Data from an experiment by Vonesh \citep{VoneshBolker2005}
<<frogsetup>>=
frogdat <- data.frame(
  size=rep(c(9,12,21,25,37),each=3),
  killed=c(0,2,1,3,4,5,rep(0,4),1,rep(0,4)))
frogdat$initial <- rep(10,nrow(frogdat))
@ 

<<getgg>>=
library(ggplot2)
@ 

<<gg1>>=
gg1 <- ggplot(frogdat,aes(x=size,y=killed))+geom_point()+
      stat_sum(aes(size=factor(..n..)))+
      labs(size="#")+scale_x_continuous(limits=c(0,40))
@ 

<<frogfit1,cache=TRUE,warning=FALSE>>=
m3 <- mle2(killed~dbinom(prob=c*(size/d)^g*exp(1-size/d),
  size=initial),data=frogdat,start=list(c=0.5,d=5,g=1))
pdat <- data.frame(size=1:40,initial=rep(10,40))
pdat1 <- data.frame(pdat,killed=predict(m3,newdata=pdat))
@

<<frogfit2,cache=TRUE,warning=FALSE>>=
m4 <- mle2(killed~dbinom(prob=c*((size/d)*exp(1-size/d))^g,
  size=initial),data=frogdat,start=list(c=0.5,d=5,g=1))
pdat2 <- data.frame(pdat,killed=predict(m4,newdata=pdat))
@ 

<<gg1plot>>=
gg1 + geom_line(data=pdat1,colour="red")+
      geom_line(data=pdat2,colour="blue")
@ 

<<frogfit2anal,cache=TRUE,warning=FALSE>>=
coef(m4)
prof4 <- profile(m4)
@ 

Three different ways to draw the profile:

(1) Built-in method (base graphics):
<<basegraphprofplot>>=
plot(prof4)
@ 

(2) Using \code{xyplot} from the \code{lattice} package:
\setkeys{Gin}{width=\textwidth}
<<latticeprof,fig.height=5,fig.width=10,out.width="\\textwidth">>=
prof4_df <- as.data.frame(prof4)
library(lattice)
xyplot(abs(z)~focal|param,data=prof4_df,
      subset=abs(z)<3,
       type="b",
       xlab="",
       ylab=expression(paste(abs(z),
           " (square root of ",Delta," deviance)")),
       scale=list(x=list(relation="free")),
             layout=c(3,1))
@ 

(3) Using \code{ggplot} from the \code{ggplot2} package:
<<ggplotprof,fig.height=5,fig.width=10>>=
ss <-subset(prof4_df,abs(z)<3)
ggplot(ss,
       aes(x=focal,y=abs(z)))+geom_line()+
      geom_point()+
      facet_grid(.~param,scale="free_x")

**Information provided:**
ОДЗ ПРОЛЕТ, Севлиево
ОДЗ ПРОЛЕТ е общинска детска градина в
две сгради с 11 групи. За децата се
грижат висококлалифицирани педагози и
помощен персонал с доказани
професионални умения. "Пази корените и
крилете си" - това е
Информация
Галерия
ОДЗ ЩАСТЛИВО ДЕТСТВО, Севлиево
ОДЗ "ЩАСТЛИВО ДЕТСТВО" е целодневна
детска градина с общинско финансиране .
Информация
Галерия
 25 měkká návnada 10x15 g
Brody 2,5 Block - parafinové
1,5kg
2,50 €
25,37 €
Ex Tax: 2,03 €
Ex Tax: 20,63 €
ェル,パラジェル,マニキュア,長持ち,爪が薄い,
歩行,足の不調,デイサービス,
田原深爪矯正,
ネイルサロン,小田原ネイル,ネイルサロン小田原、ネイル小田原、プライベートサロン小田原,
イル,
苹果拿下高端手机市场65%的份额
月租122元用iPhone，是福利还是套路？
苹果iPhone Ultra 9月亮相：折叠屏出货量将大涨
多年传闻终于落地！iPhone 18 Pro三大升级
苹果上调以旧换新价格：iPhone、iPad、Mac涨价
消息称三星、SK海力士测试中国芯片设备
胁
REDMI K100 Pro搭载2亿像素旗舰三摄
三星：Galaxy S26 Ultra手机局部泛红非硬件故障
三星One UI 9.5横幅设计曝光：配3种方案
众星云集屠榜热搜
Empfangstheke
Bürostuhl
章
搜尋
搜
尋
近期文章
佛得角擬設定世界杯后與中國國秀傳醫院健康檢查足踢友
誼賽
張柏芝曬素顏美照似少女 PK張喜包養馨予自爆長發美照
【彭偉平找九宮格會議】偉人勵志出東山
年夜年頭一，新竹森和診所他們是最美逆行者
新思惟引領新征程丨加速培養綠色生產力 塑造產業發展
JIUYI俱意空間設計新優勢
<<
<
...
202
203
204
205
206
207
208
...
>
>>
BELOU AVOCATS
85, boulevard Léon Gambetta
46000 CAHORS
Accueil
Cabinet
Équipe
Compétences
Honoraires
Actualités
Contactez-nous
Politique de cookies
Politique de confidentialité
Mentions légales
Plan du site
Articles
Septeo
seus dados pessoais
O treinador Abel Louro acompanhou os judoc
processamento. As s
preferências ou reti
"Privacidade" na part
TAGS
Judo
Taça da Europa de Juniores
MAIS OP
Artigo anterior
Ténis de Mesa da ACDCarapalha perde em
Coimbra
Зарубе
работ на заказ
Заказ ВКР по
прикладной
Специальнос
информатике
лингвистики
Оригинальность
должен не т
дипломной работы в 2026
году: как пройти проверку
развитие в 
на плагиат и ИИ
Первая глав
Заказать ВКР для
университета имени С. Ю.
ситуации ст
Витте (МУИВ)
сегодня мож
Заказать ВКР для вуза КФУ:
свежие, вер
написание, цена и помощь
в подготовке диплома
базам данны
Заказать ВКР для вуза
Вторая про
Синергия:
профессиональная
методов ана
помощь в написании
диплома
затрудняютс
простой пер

==

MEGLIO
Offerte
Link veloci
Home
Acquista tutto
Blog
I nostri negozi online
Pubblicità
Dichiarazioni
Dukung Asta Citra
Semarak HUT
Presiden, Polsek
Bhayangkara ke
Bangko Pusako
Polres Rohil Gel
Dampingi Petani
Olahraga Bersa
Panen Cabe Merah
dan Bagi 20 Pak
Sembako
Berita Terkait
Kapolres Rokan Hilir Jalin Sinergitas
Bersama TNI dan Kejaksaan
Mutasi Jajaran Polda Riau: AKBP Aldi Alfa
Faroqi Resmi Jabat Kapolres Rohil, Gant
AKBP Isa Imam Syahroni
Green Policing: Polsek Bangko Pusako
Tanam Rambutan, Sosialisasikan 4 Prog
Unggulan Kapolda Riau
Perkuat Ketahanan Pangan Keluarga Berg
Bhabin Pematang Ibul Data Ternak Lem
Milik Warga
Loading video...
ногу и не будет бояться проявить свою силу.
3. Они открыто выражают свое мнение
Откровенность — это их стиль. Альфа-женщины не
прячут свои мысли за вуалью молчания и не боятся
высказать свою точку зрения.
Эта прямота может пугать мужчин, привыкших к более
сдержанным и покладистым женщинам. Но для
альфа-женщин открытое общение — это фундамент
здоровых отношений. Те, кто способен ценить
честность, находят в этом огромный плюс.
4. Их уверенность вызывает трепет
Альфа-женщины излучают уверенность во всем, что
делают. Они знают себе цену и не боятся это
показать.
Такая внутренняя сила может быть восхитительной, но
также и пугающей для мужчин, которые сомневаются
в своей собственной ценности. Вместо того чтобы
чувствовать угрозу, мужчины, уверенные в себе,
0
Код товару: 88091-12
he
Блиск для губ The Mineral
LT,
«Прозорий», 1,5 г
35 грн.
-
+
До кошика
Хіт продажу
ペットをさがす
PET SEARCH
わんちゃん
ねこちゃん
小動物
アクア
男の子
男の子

...

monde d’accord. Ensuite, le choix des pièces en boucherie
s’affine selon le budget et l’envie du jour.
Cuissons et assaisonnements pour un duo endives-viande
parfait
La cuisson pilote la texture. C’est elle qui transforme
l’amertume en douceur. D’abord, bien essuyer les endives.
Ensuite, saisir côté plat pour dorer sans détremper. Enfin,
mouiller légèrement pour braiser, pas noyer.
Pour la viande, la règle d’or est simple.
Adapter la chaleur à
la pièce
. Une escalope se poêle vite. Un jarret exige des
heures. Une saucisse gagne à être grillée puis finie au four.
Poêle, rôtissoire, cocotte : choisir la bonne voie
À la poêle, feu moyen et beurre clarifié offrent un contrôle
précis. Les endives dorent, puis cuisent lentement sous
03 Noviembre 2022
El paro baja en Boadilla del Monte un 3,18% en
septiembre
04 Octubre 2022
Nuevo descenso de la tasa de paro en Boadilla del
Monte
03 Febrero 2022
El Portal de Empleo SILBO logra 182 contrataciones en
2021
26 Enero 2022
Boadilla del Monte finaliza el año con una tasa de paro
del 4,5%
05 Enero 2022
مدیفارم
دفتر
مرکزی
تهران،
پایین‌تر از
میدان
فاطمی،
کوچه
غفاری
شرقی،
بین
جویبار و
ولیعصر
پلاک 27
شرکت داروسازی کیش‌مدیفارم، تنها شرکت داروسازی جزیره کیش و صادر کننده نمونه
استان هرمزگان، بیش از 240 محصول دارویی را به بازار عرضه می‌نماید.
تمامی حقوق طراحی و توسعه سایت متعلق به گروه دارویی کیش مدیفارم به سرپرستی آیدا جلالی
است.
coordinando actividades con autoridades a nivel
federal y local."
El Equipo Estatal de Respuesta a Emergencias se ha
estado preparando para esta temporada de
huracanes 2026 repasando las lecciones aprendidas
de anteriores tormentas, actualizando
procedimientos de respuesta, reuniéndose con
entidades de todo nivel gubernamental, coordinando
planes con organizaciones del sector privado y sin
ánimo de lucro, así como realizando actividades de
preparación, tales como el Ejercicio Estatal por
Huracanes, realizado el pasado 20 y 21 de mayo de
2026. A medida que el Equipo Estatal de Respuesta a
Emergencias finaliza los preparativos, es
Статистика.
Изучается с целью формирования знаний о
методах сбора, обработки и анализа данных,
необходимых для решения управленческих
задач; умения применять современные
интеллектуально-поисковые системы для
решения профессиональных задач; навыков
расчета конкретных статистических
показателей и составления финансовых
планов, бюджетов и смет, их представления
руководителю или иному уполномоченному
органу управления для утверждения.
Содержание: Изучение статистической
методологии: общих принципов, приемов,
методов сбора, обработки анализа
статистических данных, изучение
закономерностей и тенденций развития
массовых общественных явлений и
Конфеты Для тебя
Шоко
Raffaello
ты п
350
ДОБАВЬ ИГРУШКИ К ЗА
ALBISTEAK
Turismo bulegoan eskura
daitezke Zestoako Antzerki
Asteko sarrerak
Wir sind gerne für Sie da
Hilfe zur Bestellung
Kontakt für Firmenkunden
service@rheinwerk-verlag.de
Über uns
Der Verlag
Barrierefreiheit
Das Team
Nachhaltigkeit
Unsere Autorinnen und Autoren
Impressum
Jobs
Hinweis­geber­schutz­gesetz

**Activities:**
1. According to the R code passage, which package provides the xyplot function used to draw the profile?
2. Quote the R code passage from "Three different ways" up to and including "library(lattice)".

**Results:**
1. The lattice package.

2.
Three different ways to draw the profile:

(1) Built-in method (base graphics):
<<basegraphprofplot>>=
plot(prof4)
@ 

(2) Using \code{xyplot} from the \code{lattice} package:
\setkeys{Gin}{width=\textwidth}
<<latticeprof,fig.height=5,fig.width=10,out.width="\\textwidth">>=
prof4_df <- as.data.frame(prof4)
library(lattice)